NCPA v3 giving insufficient permissions when running a plugin even though group access has read permissions

[ssaxnagios]

NCPA v3 check_logfiles giving insufficient permissions when running the plugin even though group access has read permissions

NCPA v2.4.1 works but NCPA v3 doesn't.

Tested on RHEL 7, 8, and 9.

It seems like it's not honoring the group permissions when the plugin is run it's almost like it's run as a different user.

[Meloknight89]

I can confirm the same on RHEL 8 whille using the check_docker.py script.

[tannermsmith1]

I had to move uid and gid to the [general] section of the ncpa.cfg file to allow passive checks to function again. This was likely changed since ncpa_passive and ncpa_listener became one systemd unit of ncpa in v3. Might want to review your cfg file. The new config reference shows that change: https://www.nagios.org/ncpa/help.php#undefined

[graham-collinson]

It looks as though only the group configured in the ncpa.cfg is available for any plugins that are running.
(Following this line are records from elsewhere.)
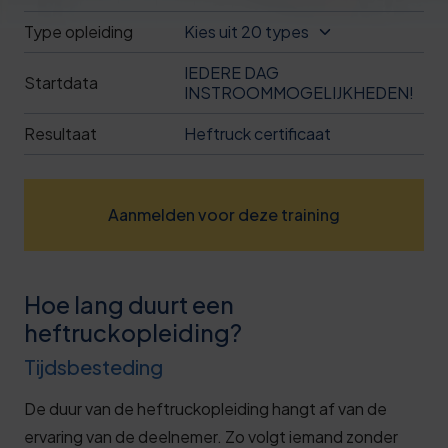
Deze review is gebaseerd op mijn eigen
Type opleiding
Kies uit 20 types
ervaring.
IEDERE DAG
Startdata
Verzend beoordeling
INSTROOMMOGELIJKHEDEN!
Resultaat
Heftruck certificaat
Aanmelden voor deze training
Hoe lang duurt een
heftruckopleiding?
Tijdsbesteding
De duur van de heftruckopleiding hangt af van de
ervaring van de deelnemer. Zo volgt iemand zonder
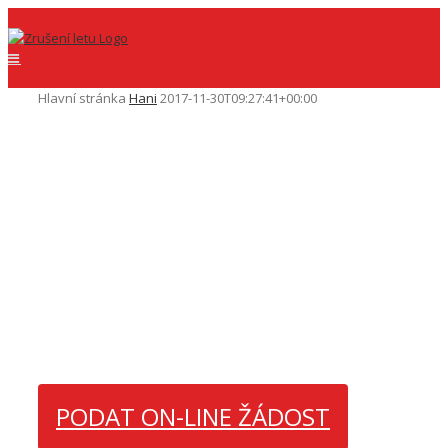
Hlavní stránka
Hani
2017-11-30T09:27:41+00:00
Můj let
byl zrušen
PODAT ON-LINE ŽÁDOST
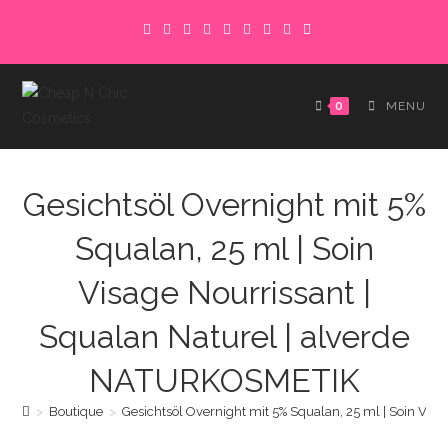
Skip
to
content
0
MENU
Gesichtsöl Overnight mit 5%
Squalan, 25 ml | Soin
Visage Nourrissant |
Squalan Naturel | alverde
NATURKOSMETIK
>
Boutique
>
Gesichtsöl Overnight mit 5% Squalan, 25 ml | Soin Vi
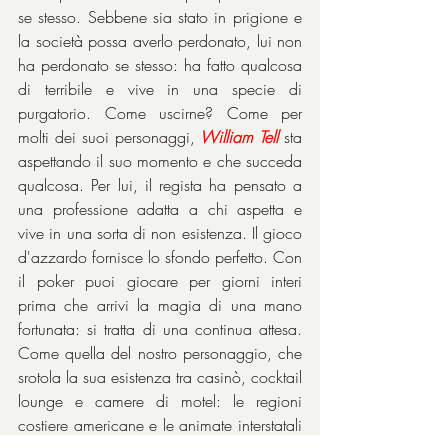
se stesso. Sebbene sia stato in prigione e 
la società possa averlo perdonato, lui non 
ha perdonato se stesso: ha fatto qualcosa 
di terribile e vive in una specie di 
purgatorio. Come uscirne? Come per 
molti dei suoi personaggi, 
William Tell
sta 
aspettando il suo momento e che succeda 
qualcosa. Per lui, il regista ha pensato a 
una professione adatta a chi aspetta e 
vive in una sorta di non esistenza. Il gioco 
d'azzardo fornisce lo sfondo perfetto. Con 
il poker puoi giocare per giorni interi 
prima che arrivi la magia di una mano 
fortunata: si tratta di una continua attesa. 
Come quella del nostro personaggio, che 
srotola la sua esistenza tra casinò, cocktail 
lounge e camere di motel: le regioni 
costiere americane e le animate interstatali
In v2 the plugins could see all groups configured on the OS for the user ncpa is running as.

[graham-collinson]

ncpadaemon.py in v2.4.1 used to set supplemental groups:

            os.setgid(self.gid)
            os.setgroups(gids)
            os.setuid(self.uid)

v3 only uses setgid and setuid.

    def set_uid_gid(self):
        """Drop root privileges"""
        self.logger.debug("Daemon - set_uid_gid()")
        if self.gid:
            try:
                os.setgid(self.gid)
            except OSError as e:
                self.logger.exception(e)
        if self.uid:
            try:
                os.setuid(self.uid)
            except OSError as e:
                self.logger.exception(e)

v2 branch had a fix for this in v2.1.2 / commit 27fae2f

[ne-bbahn]

This is solved. There is another permission issue relating to Debian systems, but as seen above, I have made an issue for that.